PROVIDED RECORDS:
=== Begin Enclosure ===

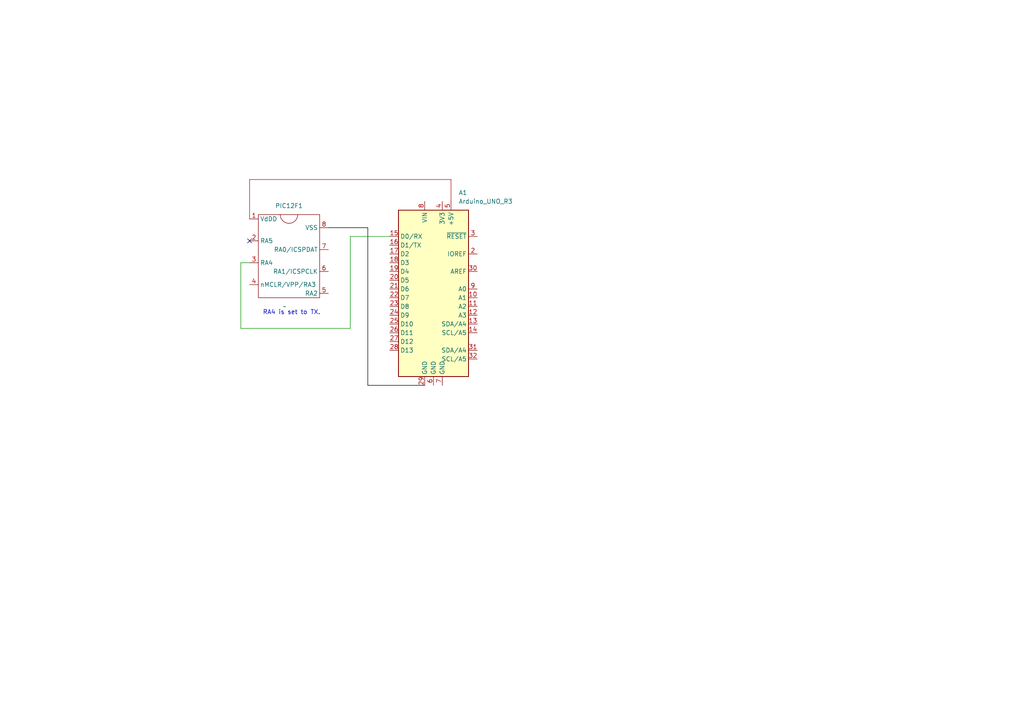
<source format=kicad_sch>
(kicad_sch (version 20230121) (generator eeschema)

  (uuid 3edba920-89d9-4109-81a1-af308c9b1a25)

  (paper "A4")

  


  (no_connect (at 72.39 69.85) (uuid 86650a20-e54a-41c1-bc32-05bdab317dba))

  (wire (pts (xy 101.6 95.25) (xy 101.6 68.58))
    (stroke (width 0) (type default))
    (uuid 06708d46-4e69-4f0e-956d-7bdf512ca8e7)
  )
  (wire (pts (xy 106.68 66.04) (xy 106.68 111.76))
    (stroke (width 0) (type default) (color 0 0 0 1))
    (uuid 398d9c85-52da-4727-bd20-b3f75da43270)
  )
  (wire (pts (xy 130.81 52.07) (xy 72.39 52.07))
    (stroke (width 0) (type default) (color 194 0 0 1))
    (uuid 3c8e5c17-5ded-411b-8e4c-0ed940156370)
  )
  (wire (pts (xy 130.81 58.42) (xy 130.81 52.07))
    (stroke (width 0) (type default) (color 194 0 0 1))
    (uuid 4ef6b01c-c1ec-44e1-a225-c3d66a7eeecd)
  )
  (wire (pts (xy 69.85 95.25) (xy 101.6 95.25))
    (stroke (width 0) (type default))
    (uuid 5b1ef460-e5c1-423a-a26a-4a6ccc746b14)
  )
  (wire (pts (xy 106.68 111.76) (xy 123.19 111.76))
    (stroke (width 0) (type default) (color 0 0 0 1))
    (uuid 68fc7147-9b6a-4a4e-aaa4-5bef66251607)
  )
  (wire (pts (xy 69.85 76.2) (xy 69.85 95.25))
    (stroke (width 0) (type default))
    (uuid 73a59703-4d8b-4c00-b44f-9db1a0d9670c)
  )
  (wire (pts (xy 72.39 52.07) (xy 72.39 63.5))
    (stroke (width 0) (type default) (color 194 0 0 1))
    (uuid 8158ab65-510e-4808-8713-3b5b91ae8564)
  )
  (wire (pts (xy 95.25 66.04) (xy 106.68 66.04))
    (stroke (width 0) (type default) (color 0 0 0 1))
    (uuid aaaa9abc-d69e-401b-9efc-a134c3944928)
  )
  (wire (pts (xy 101.6 68.58) (xy 113.03 68.58))
    (stroke (width 0) (type default))
    (uuid b9069c92-ac91-4a2d-9dcf-1773fd33e1c2)
  )
  (wire (pts (xy 72.39 76.2) (xy 69.85 76.2))
    (stroke (width 0) (type default))
    (uuid e1793e58-7117-430d-8d11-3cdeb34d52b4)
  )

  (text "RA4 is set to TX." (at 76.2 91.44 0)
    (effects (font (size 1.27 1.27)) (justify left bottom))
    (uuid cef9375c-1102-48cc-b230-91c644b5b857)
  )

  (symbol (lib_id "MCU_Module:Arduino_UNO_R3") (at 125.73 83.82 0) (unit 1)
    (in_bom yes) (on_board yes) (dnp no) (fields_autoplaced)
    (uuid 4717ba00-67cc-4cb1-a3aa-f6acc61afb33)
    (property "Reference" "A1" (at 133.0041 55.88 0)
      (effects (font (size 1.27 1.27)) (justify left))
    )
    (property "Value" "Arduino_UNO_R3" (at 133.0041 58.42 0)
      (effects (font (size 1.27 1.27)) (justify left))
    )
    (property "Footprint" "Module:Arduino_UNO_R3" (at 125.73 83.82 0)
      (effects (font (size 1.27 1.27) italic) hide)
    )
    (property "Datasheet" "https://www.arduino.cc/en/Main/arduinoBoardUno" (at 125.73 83.82 0)
      (effects (font (size 1.27 1.27)) hide)
    )
    (pin "1" (uuid 6d623fbe-8524-47d0-89f2-02e3751b4d93))
    (pin "10" (uuid 7b5d5300-53ef-4dfa-965f-c5ff2d8edce5))
    (pin "11" (uuid 59ac8545-eded-450b-bc40-a2f793cc4dc6))
    (pin "12" (uuid b68dc640-e368-4c71-b8ea-316198135b0d))
    (pin "13" (uuid 15992258-cab6-4c0c-bfbc-553e3679da82))
    (pin "14" (uuid 287c3295-06ea-4f8c-af85-74f7993f0cb2))
    (pin "15" (uuid e68d42bb-700e-4d5d-9cb2-79ea350c66d0))
    (pin "16" (uuid 33be9b46-a436-46c4-9a7b-96201d60ce9a))
    (pin "17" (uuid 9d28d0a1-da1d-40d0-83c3-d511be510da1))
    (pin "18" (uuid 95c0b509-6972-4968-b7b7-893b8dfad8a1))
    (pin "19" (uuid e06a74fb-5cc9-4903-921d-31f7e81315f7))
    (pin "2" (uuid 99181e1c-e3fa-4f34-9cb7-154aeb36220f))
    (pin "20" (uuid 8e2154f2-e9e2-448c-aa2e-f0cb086ce9ab))
    (pin "21" (uuid 6ae084ba-dc9d-4289-8a48-28fe4ab812c7))
    (pin "22" (uuid f0b60dd3-7840-471e-8d4d-c875f0552fe7))
    (pin "23" (uuid da103b8b-142f-4e8c-807d-30a605d308b3))
    (pin "24" (uuid 83caeee1-7662-4d0b-9248-74e439c03ec9))
    (pin "25" (uuid 11832707-9b9b-4b0c-a6e6-25d6b7bc9ca8))
    (pin "26" (uuid ea8b8df0-c470-4581-8514-d1db2f62220c))
    (pin "27" (uuid 660b5d48-cffd-402f-accd-b22f7e4f5235))
    (pin "28" (uuid 2f09b963-f0e2-48f9-bf64-07ef5c2176c4))
    (pin "29" (uuid 04356f47-e34d-4672-a372-f1d1ca147531))
    (pin "3" (uuid b5839bd8-ab9f-48ac-b5d5-4286e3e247d1))
    (pin "30" (uuid 38c79ed3-4797-4bcd-a8db-25ee37ea104d))
    (pin "31" (uuid cc051b08-f1da-4da0-923d-b8adbe4b9149))
    (pin "32" (uuid 717d6f8f-8116-481b-9235-a22585134e52))
    (pin "4" (uuid 88be948b-74a2-4c65-8ecc-dc6ee413ada0))
    (pin "5" (uuid 6a3c77d1-1925-49cb-b94c-42197c5a0edf))
    (pin "6" (uuid 96d65f4f-bcb8-4335-8fa8-e551b2078bfe))
    (pin "7" (uuid 4aa15641-9f9a-4484-85c8-bfb9a059c6a3))
    (pin "8" (uuid a2a452c1-2ecd-4efd-9faf-018598ddb035))
    (pin "9" (uuid b2ecff22-8660-4701-bd4c-ac4b7d421a52))
    (instances
      (project "a-p-prog"
        (path "/14f2e352-3b73-4808-9243-ebff5069bb99"
          (reference "A1") (unit 1)
        )
      )
      (project "SerialOut_to_Arduino"
        (path "/3edba920-89d9-4109-81a1-af308c9b1a25"
          (reference "A1") (unit 1)
        )
      )
    )
  )

  (symbol (lib_id "Ore:PIC12F1840") (at 82.55 88.9 0) (unit 1)
    (in_bom yes) (on_board yes) (dnp no) (fields_autoplaced)
    (uuid d2a4eade-b171-45f8-a887-4b915c006726)
    (property "Reference" "PIC12F1" (at 83.82 59.69 0)
      (effects (font (size 1.27 1.27)))
    )
    (property "Value" "~" (at 82.55 88.9 0)
      (effects (font (size 1.27 1.27)))
    )
    (property "Footprint" "" (at 82.55 88.9 0)
      (effects (font (size 1.27 1.27)) hide)
    )
    (property "Datasheet" "" (at 82.55 88.9 0)
      (effects (font (size 1.27 1.27)) hide)
    )
    (pin "1" (uuid 2cfad43c-fec8-44f4-8235-651436e45241))
    (pin "2" (uuid a9b2c521-0521-412e-aebc-ea87e4eccebf))
    (pin "3" (uuid fc8ce0b8-b227-47d0-b2cf-cb956cb3c1e8))
    (pin "4" (uuid 0ff3588d-28b4-4eff-bc38-c8000f5fd03c))
    (pin "5" (uuid fc77b554-3aa7-4dc8-8837-5c27b365ec5d))
    (pin "6" (uuid bcb2875b-05d8-474f-8fec-b7286157b749))
    (pin "7" (uuid c26dd0bd-7896-45ca-b8fe-0979e153993b))
    (pin "8" (uuid 7e3bc3a2-d66f-4bce-a9be-381379da83a9))
    (instances
      (project "a-p-prog"
        (path "/14f2e352-3b73-4808-9243-ebff5069bb99"
          (reference "PIC12F1") (unit 1)
        )
      )
      (project "SerialOut_to_Arduino"
        (path "/3edba920-89d9-4109-81a1-af308c9b1a25"
          (reference "PIC12F1") (unit 1)
        )
      )
    )
  )

  (sheet_instances
    (path "/" (page "1"))
  )
)

</source>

=== End Enclosure ===

REQUIRED WORK:
For every line in the material above that holds the string "symbol", add one to a count; state only the final count.

ANSWER TO THIS PROBLEM:
2